How long, I wondered, had Blue Feather been there? Was he, as he seemed to be, just passing by, or had he been standing opposite, unnoticed by me, for some little time, listening to my exchange with Humphrey Culpepper’s neighbour? I shrugged fatalistically. There was no point in pursuit: he would tell me nothing to any purpose even if I accosted him, and I would only draw attention to myself and put him on his guard. If, that is, he had anything to be on guard about. The chances were, it was mere coincidence that I had remarked him two days running — although I couldn’t quite bring myself to believe this. At least I had one advantage over the stranger; he didn’t know that I had spotted him the previous day and would therefore have no reason to think that I might be suspicious of him.

On this consoling thought, I made my way across the Shambles, down Ivy Lane into Paternoster Row and from there into St Paul’s Churchyard. After a moment or two’s hesitation, I decided to pay a visit to the library housed in the east quadrant of the north cloister, which I recollected from a previous visit as being a particularly fine one. The north cloister provided further entertainment in the shape of the lawyers who congregated there day after day, either touting for business or discussing with their clients ways and means of circumventing wills that did not favour them, or how to upset the land title of some relative whom they considered to have usurped their place, or how to get an annulment for a marriage that was beginning to pall. But today, although the north cloister was as packed as ever by these gentlemen, resplendent in their striped hoods and gowns, they failed to arrest my attention. What did was the series of paintings around the walls: a depiction of The Dance of Death, the grinning skeletons writhing and cavorting as they carried off their unwilling victims one by one. Perhaps it was because of the deaths of Jeanne Lamprey and Reynold Makepeace that they caught my eye and made me stop to stare, cold fingers of foreboding stroking my spine.

However we tried to cheat it, death was always lying in wait for us from the moment we were born.
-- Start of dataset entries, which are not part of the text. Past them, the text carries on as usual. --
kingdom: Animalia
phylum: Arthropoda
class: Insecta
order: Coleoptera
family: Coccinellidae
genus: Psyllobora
Young or old, male or female, king or commoner, it was there, its crooked, bony finger beckoning us on, all unknowing to our fate, leering at us with empty eye sockets, out of the dark.

Six

‘Chilling, isn’t it?’ asked a voice behind me.

I spun round to find Eloise Gray standing at my elbow, her eyes fixed on the wall paintings in front of her. She took a step backwards in order to see them better, almost colliding with a fat little lawyer fussing along the cloister in pursuit of a client who appeared to be getting away. He glared furiously at Eloise, but she remained oblivious of his displeasure.

‘What are you doing here?’ I demanded angrily, but she ignored me, too.

The Dance of Death,’ she murmured. ‘The French call it La Danse Macabre, and the original of this is painted around the cloister walls of the Cemetery of the Innocents, in Paris. The story is that your late king Henry saw it when he was in the city for his coronation and ordered it to be reproduced in St Paul’s.’